Bu arada ABD'li Bakan uygun şartları sağlayan Afganların hızla güvenli ülkelere giderek orada mülteci işlemlerinin gerçekleşmesini beklemeleri için üçüncü ülkelerle anlaşma sağlamaya çalıştıkların söylüyor. [2] Yani Türkiye gibi ülkelere bu mülteciler biz durumlarını değerlendirene kadar siz de kalsın diyorlar. ABD Dışişleri Sözcüsü ise potansiyel çıkış dalgasına hazırlıklı olunması gerektiğini Pakistan sınırının açık olmasının önemini vurguluyor ve mültecilere kuzeye yani Tacikistan ve Özbekistan'a gidebilecekleri veya İran üzerinden Türkiye'ye geçmeleri tavsiyesinde bulunuyor. [3]

ABD'nin yapmak istediklerini daha açık yazacak olursak: 1) Afganistan'dan çekilerek iç savaşı tetikliyor 2) Kendi ülkesine götürmeyi planladığı mülteci kapsamını genişleterek hem daha çok insanın göçe heveslenmesini sağlıyor hem de Taliban'a "aslında bu gruplar da işbirlikçi haindi" mesajı vererek hedef kitleyi büyüterek göç potansiyelini daha da artırıyor. 3) Göçü Türkiye Özbekistan ve Tacikistan'a yönlendirerek gelecekte istikrarsızlaştırılacak ülkelere sorun ihraç ediyor. Bu çıkarımı rahatlıkla yapabiliriz. Çünkü yukarıda Amerikan İstihbarat Kuruluşlarının raporlarından bahsetmiştik bunların olacağını bile bile Vatansız Para'nın kuklası Biden bu kararı alıyorsa demek ki küresel sermaye bu yönde bir gelişmeyi istemektedir.

Vatansız Para geçmişte imparatorlukları milliyetçilik akımları ile yıkarak ulus-devletlerden oluşan bir dünyayı yaratmayı başarmıştı. Bu seferki plan şehir devletlerinden oluşan bir dünya yaratmak. Fakat bu dünyada herkese özgürlük görülmüyor. Blok zincir teknolojisi ile bağlanan insanlar özgürce hareket edemeyecekler. Giderek yalnızlaşan insan sermaye ile tek başına karşı karşıya kalarak köleleşecek.

ÜMMETÇİ ZİHNİYET BU TUZAĞA DÜŞMEYE ÇOK MÜSAİT

İmparatorlukları yıkma süreci 1848'de tüm Avrupa'da yaşanan devrim hareketleri (Avrupa Baharı) ile başlamış ve 1. Dünya Savaşı ile son bulmuştu. Yaklaşık 70 yıl süren bu dönemin ilk ve en acılı kurbanı Osmanlı İmparatorluğu olmuştu. Bunun sebebi Osmanlının "Kaht-ı rical" olarak adlandırdığı devlet adamı kıtlığı anlamına gelen büyük bir sorun yaşamasıydı. Bugün de planlanan yeni operasyonun ilk ve en acılı kurbanlarından birisinin Türkiye olacağı gözüküyor. Çünkü maalesef yine devlet adamı kıtlığı çekiyoruz.

++++

## İstenen İş A
Aşağıdaki satırlardan "instances" dizesini içerenlerin hepsini toplayın. Büyük ve küçük harf ayrımı dikkate alınmalıdır.

++++

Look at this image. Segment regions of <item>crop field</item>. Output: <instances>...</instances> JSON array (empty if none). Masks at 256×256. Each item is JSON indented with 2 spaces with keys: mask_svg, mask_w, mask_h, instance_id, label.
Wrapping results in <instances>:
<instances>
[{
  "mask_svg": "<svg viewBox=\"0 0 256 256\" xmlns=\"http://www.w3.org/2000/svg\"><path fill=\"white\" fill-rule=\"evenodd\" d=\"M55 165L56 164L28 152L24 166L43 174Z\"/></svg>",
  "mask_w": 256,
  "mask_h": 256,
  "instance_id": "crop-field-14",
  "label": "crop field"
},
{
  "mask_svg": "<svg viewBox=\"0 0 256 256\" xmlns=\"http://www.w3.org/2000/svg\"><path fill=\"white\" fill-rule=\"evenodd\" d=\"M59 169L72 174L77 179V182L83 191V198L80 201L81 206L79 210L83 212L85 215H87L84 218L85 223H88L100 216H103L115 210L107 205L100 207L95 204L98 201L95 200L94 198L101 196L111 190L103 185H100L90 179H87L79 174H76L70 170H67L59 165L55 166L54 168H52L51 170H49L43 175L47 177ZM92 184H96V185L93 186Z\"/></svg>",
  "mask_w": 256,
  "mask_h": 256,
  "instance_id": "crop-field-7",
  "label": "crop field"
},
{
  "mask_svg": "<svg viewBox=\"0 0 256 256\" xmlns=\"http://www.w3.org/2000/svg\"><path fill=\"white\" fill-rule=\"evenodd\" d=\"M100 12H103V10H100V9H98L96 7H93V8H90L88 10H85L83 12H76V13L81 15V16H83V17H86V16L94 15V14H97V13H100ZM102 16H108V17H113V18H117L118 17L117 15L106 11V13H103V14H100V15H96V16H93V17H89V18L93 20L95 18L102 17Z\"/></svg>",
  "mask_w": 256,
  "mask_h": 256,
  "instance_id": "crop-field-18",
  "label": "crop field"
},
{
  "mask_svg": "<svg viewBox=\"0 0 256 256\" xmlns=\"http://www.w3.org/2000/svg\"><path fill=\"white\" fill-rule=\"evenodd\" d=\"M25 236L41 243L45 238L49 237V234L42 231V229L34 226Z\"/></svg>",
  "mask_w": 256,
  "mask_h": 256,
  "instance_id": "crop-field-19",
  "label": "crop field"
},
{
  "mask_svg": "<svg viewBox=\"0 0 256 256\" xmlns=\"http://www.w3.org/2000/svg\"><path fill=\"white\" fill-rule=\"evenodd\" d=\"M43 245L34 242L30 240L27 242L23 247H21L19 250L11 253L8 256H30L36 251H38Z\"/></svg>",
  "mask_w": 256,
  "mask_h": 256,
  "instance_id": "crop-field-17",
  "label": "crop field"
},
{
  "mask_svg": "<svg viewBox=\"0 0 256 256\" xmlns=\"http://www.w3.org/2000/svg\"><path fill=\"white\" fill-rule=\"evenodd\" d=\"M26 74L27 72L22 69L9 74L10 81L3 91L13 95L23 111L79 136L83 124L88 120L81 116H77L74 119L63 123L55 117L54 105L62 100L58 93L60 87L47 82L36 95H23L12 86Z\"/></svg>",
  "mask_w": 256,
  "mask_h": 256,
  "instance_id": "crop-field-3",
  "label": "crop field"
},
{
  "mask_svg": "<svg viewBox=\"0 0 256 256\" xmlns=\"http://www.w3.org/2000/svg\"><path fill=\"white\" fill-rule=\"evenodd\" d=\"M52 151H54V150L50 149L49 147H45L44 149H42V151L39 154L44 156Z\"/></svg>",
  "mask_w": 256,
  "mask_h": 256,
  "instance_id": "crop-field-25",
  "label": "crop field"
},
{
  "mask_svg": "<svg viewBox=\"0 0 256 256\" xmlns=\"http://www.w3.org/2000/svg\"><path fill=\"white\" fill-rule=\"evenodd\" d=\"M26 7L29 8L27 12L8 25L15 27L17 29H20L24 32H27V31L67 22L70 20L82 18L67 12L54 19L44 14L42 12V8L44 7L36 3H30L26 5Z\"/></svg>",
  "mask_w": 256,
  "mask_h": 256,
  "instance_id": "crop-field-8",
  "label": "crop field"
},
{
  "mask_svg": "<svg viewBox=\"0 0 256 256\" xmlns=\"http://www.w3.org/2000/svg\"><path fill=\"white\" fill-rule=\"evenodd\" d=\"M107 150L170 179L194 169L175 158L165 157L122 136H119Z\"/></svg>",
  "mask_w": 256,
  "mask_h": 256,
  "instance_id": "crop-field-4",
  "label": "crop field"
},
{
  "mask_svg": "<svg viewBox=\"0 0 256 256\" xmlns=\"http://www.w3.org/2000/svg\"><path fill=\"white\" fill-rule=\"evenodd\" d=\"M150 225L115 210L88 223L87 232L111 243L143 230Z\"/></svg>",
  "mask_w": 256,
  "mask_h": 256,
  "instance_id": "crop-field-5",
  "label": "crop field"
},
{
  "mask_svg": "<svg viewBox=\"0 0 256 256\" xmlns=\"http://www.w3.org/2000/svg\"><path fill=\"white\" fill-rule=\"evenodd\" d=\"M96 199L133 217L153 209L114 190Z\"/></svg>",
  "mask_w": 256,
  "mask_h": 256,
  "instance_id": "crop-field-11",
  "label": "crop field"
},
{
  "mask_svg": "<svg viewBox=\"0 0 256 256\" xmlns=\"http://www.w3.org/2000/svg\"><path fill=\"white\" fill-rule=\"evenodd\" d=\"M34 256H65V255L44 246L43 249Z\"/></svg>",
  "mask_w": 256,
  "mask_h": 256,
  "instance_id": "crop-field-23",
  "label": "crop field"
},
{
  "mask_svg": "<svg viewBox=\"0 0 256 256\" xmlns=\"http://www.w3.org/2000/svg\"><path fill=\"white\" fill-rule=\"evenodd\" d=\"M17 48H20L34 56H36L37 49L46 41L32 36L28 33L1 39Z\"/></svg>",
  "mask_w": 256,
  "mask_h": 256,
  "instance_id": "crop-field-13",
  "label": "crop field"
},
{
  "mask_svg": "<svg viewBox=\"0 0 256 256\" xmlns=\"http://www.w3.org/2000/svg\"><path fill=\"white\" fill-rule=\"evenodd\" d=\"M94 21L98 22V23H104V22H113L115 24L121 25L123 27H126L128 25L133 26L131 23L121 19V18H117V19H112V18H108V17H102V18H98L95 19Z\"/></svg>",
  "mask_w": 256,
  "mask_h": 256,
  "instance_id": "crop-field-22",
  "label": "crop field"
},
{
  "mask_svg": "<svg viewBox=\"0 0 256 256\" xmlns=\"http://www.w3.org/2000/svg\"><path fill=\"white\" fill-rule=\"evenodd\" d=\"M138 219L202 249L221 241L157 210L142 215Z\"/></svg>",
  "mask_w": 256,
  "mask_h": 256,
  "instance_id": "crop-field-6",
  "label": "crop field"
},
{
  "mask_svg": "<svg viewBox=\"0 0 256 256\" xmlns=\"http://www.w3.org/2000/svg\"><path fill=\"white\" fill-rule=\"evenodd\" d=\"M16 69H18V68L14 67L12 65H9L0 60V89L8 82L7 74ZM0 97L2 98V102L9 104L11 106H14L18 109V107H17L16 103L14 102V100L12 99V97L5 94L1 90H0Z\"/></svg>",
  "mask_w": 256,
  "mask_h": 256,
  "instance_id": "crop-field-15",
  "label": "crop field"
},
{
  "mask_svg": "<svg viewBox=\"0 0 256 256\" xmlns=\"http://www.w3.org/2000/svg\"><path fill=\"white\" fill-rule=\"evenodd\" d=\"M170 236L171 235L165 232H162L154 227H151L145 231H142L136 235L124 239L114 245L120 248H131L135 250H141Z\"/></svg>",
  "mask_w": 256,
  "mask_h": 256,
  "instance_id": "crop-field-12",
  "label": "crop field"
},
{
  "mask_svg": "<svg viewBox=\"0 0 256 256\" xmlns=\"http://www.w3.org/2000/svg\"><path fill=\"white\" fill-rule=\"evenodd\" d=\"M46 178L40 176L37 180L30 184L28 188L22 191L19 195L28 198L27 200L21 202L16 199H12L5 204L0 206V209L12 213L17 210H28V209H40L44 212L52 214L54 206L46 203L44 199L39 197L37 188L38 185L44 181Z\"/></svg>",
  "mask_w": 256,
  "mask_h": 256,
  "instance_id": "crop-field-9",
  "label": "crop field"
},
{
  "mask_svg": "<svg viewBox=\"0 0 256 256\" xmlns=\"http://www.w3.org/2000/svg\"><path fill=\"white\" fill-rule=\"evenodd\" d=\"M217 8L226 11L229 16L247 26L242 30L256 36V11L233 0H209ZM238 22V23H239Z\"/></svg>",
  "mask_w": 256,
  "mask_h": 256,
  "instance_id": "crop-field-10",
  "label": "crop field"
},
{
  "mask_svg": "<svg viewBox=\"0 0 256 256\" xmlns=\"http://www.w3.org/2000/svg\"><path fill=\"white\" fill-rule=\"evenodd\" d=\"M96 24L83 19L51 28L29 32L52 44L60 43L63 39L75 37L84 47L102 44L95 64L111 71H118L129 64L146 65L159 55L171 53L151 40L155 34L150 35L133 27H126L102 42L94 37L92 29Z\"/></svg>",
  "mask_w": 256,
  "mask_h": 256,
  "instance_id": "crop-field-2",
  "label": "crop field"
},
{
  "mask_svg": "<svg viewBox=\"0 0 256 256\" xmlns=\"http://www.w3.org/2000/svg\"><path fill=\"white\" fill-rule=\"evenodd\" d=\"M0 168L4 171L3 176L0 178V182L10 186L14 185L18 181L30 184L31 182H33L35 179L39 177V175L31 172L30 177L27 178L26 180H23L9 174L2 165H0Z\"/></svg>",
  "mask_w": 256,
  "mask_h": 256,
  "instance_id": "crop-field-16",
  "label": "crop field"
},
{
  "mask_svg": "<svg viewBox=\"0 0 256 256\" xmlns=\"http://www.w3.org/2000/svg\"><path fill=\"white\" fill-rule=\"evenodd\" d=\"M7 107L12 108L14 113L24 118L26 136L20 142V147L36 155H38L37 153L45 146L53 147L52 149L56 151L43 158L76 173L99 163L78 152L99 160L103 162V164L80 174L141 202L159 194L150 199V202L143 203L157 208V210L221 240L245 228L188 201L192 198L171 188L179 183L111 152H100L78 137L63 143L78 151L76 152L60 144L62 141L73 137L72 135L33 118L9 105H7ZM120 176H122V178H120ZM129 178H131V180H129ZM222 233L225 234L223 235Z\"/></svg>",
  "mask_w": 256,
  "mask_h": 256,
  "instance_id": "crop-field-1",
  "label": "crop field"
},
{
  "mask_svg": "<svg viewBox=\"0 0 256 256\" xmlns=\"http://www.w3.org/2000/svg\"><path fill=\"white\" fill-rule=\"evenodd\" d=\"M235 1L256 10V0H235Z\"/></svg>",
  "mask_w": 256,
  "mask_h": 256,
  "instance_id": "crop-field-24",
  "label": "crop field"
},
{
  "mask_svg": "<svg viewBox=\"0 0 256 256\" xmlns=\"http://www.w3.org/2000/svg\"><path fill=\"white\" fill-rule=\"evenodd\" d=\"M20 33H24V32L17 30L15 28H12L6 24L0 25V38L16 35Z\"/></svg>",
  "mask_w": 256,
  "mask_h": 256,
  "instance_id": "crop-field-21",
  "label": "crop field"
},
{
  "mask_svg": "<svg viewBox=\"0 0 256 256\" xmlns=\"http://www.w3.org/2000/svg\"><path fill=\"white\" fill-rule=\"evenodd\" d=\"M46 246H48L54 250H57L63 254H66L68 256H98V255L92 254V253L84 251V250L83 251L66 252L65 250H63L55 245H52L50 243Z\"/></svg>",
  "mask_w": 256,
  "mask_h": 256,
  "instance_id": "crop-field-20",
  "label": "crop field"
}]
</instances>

++++

## İstenen İş B
Lütfen yukarıdaki kaynağa dayanarak şu soruları kısaca yanıtlayın:
(i) ABD Dışişleri Sözcüsü mültecilere hangi ülkelere gitmelerini tavsiye ediyor?
(ii) İmparatorlukları yıkma süreci hangi yıl ve hangi olaylarla başlamıştı?
(iii) Osmanlı'nın "Kaht-ı rical" olarak adlandırdığı sorun neydi?

## Tamamlanmış Yanıt A
Look at this image. Segment regions of <item>crop field</item>. Output: <instances>...</instances> JSON array (empty if none). Masks at 256×256. Each item is JSON indented with 2 spaces with keys: mask_svg, mask_w, mask_h, instance_id, label.
Wrapping results in <instances>:
<instances>
</instances>

## Tamamlanmış Yanıt B
(i) Kuzeyde Tacikistan ve Özbekistan'a ya da İran üzerinden Türkiye'ye.
(ii) 1848'de, tüm Avrupa'da yaşanan devrim hareketleriyle (Avrupa Baharı).
(iii) Devlet adamı kıtlığı.